Amar Mahdhaoui
2007
The LIG Arabic/English speech translation system at IWSLT07
Laurent Besacier
|
Amar Mahdhaoui
|
Viet-Bac Le
Proceedings of the Fourth International Workshop on Spoken Language Translation
This paper is a description of the system presented by the LIG laboratory to the IWSLT07 speech translation evaluation. The LIG participated, for the first time this year, in the Arabic to English speech translation task. For translation, we used a conventional statistical phrase-based system developed using the moses open source decoder. Our baseline MT system is described and we discuss particularly the use of an additional bilingual dictionary which seems useful when few training data is available. The main contribution of this paper concerns the proposal of a lattice decomposition algorithm that allows transforming a word lattice into a sub word lattice compatible with our MT model that uses word segmentation on the Arabic part.
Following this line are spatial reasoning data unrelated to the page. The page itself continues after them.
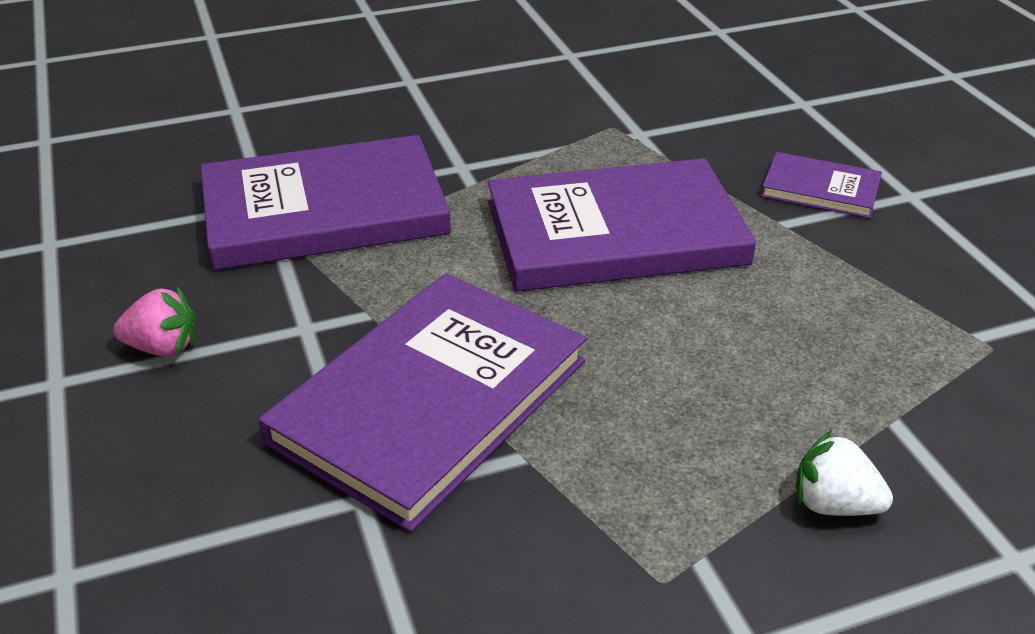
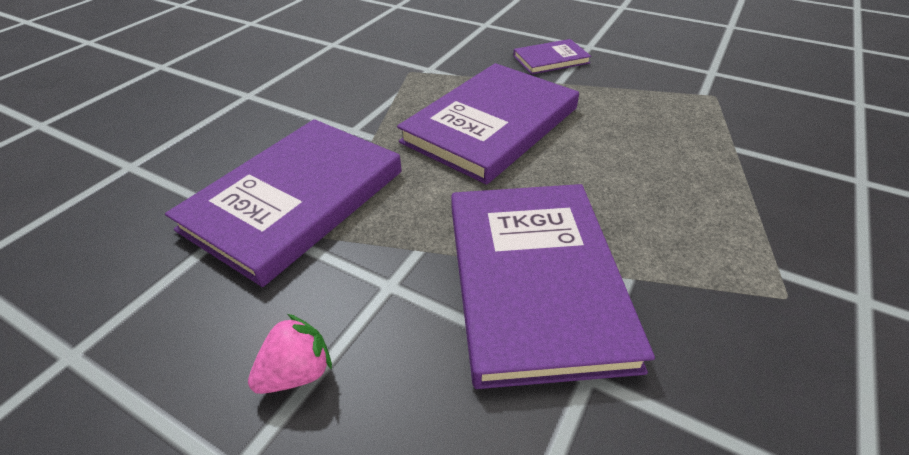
camera: 40 degrees left, 5 degrees up
white strawberry [796,430,893,516] -> none

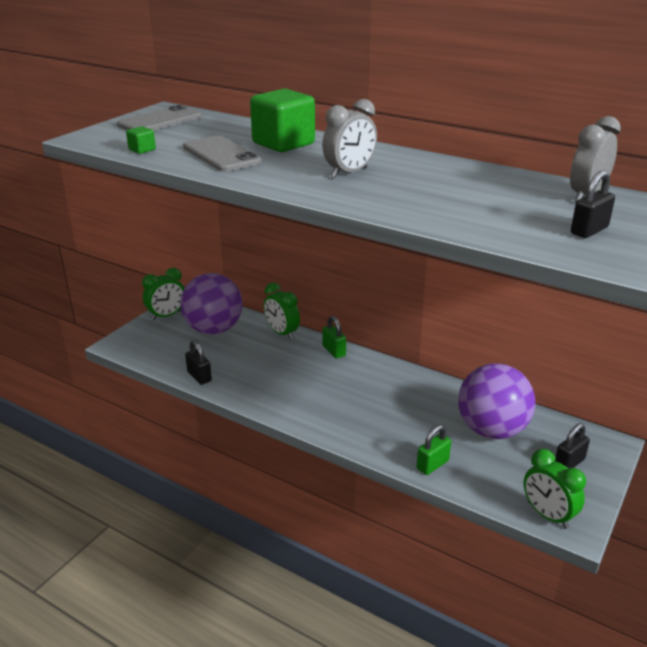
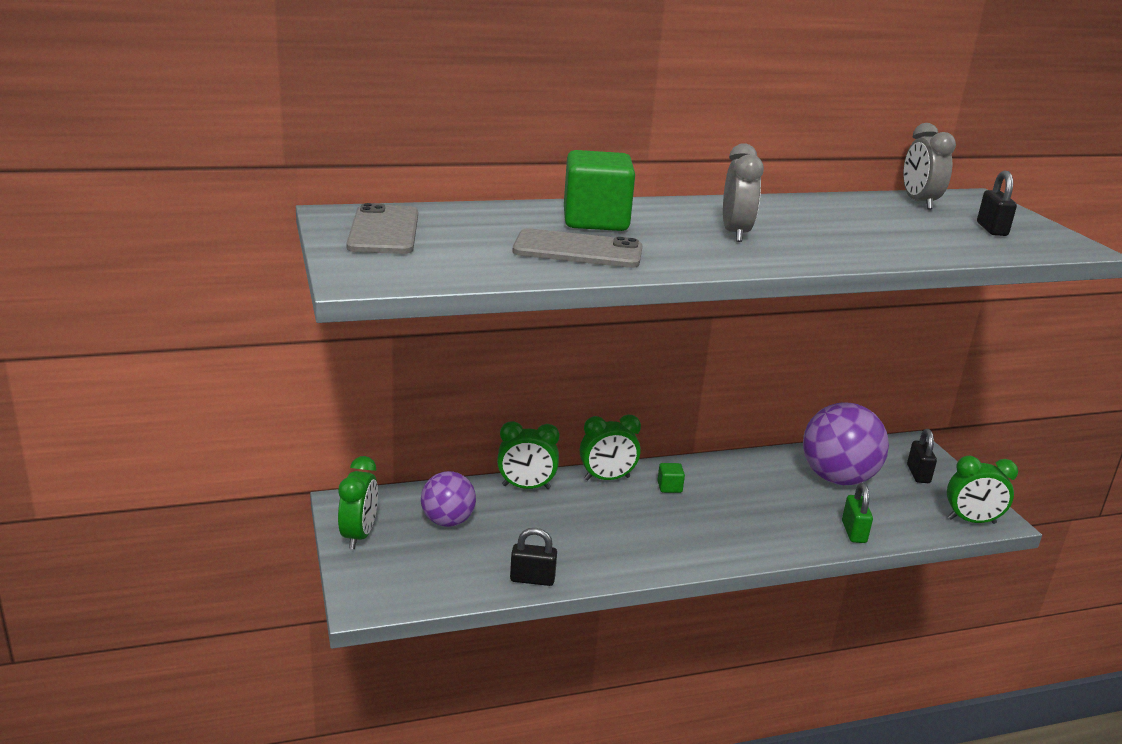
camera: 50 degrees left, 5 degrees down
green cube [126,126,156,154] -> green cube moved to [658,463,685,493]
purple ball [180,273,243,335] -> purple ball [421,471,476,527], size x0.60
green padlock [322,316,346,358] -> green clock [580,414,641,481]

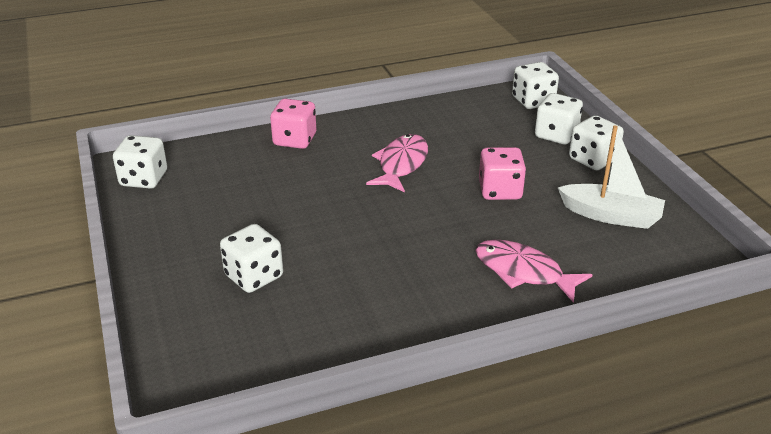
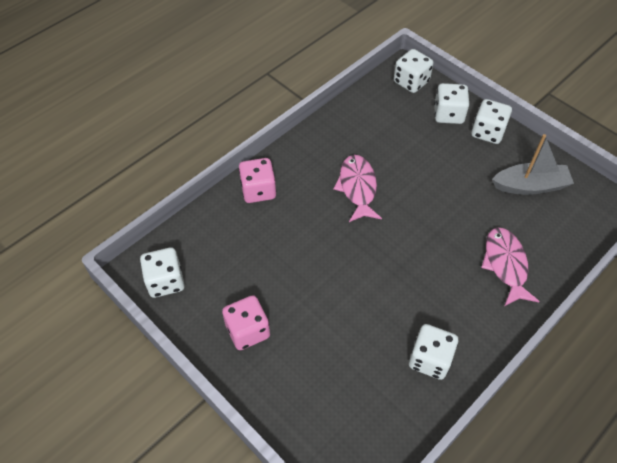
camera: 25 degrees left, 20 degrees up
white dice [220,224,283,293] -> white dice moved to [409,324,458,380]
pink fish [475,240,593,303] -> pink fish turned 75 degrees clockwise [481,227,540,306]
pink dice [479,147,526,200] -> pink dice moved to [222,295,270,350]
white boat [557,125,665,229] -> grey boat [492,134,574,195]

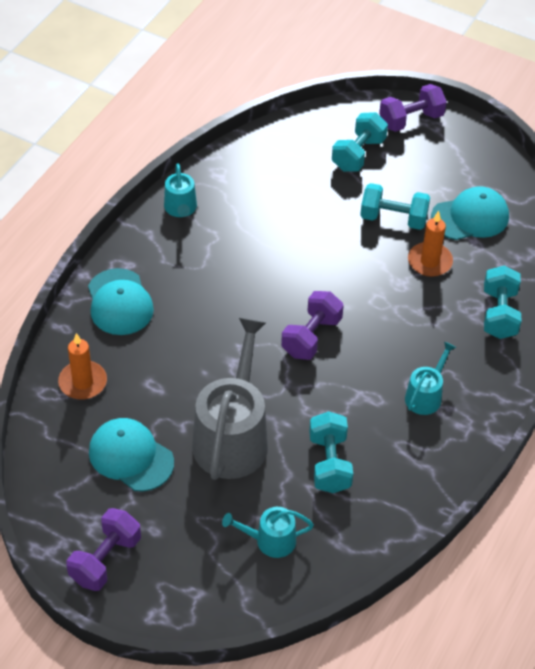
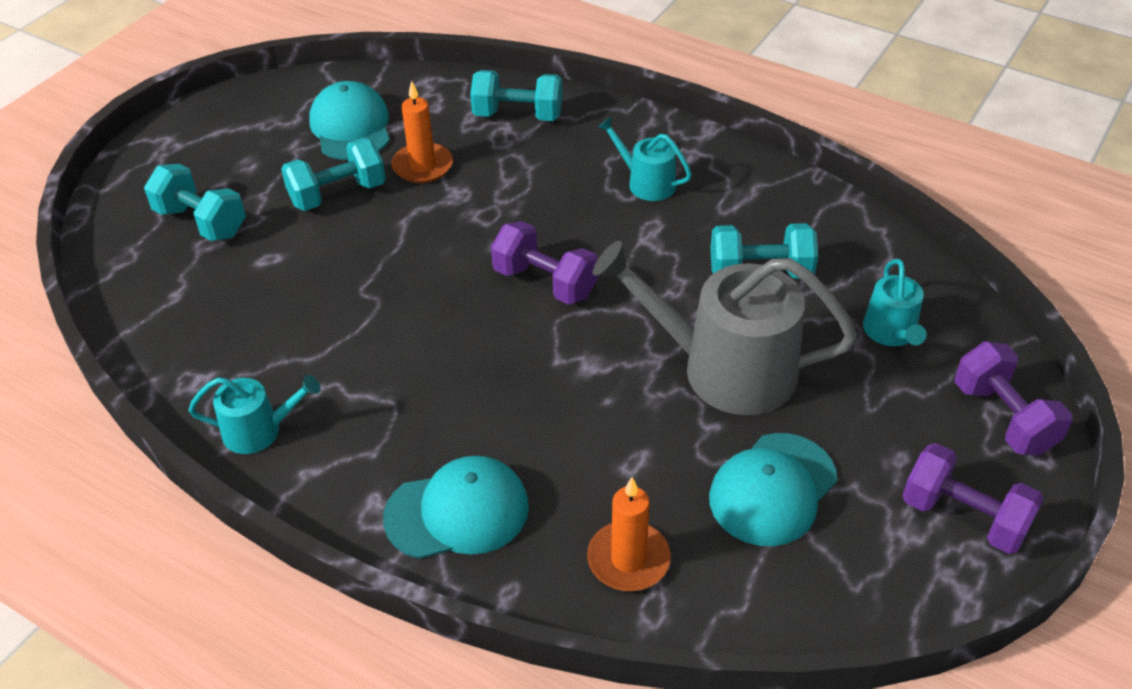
camera: 85 degrees left, 5 degrees down
turquoise dumbbell [360,183,430,230] -> turquoise dumbbell turned 45 degrees clockwise [281,138,386,211]
purple dumbbell [379,84,447,132] -> purple dumbbell moved to [954,342,1073,455]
The lattice is then transformed into a confusion network which can be directly decoded into moses. The results show that this method outperforms the conventional 1-best translation which consists in translating only the most probable ASR hypothesis. The best BLEU score, from ASR output obtained on IWSLT06 evaluation data is 0.2253. The results confirm the interest of full CN decoding for speech translation, compared to traditional ASR 1-best approach. Our primary system was ranked 7/14 for IWSLT07 AE ASR task with a BLEU score of 0.3804.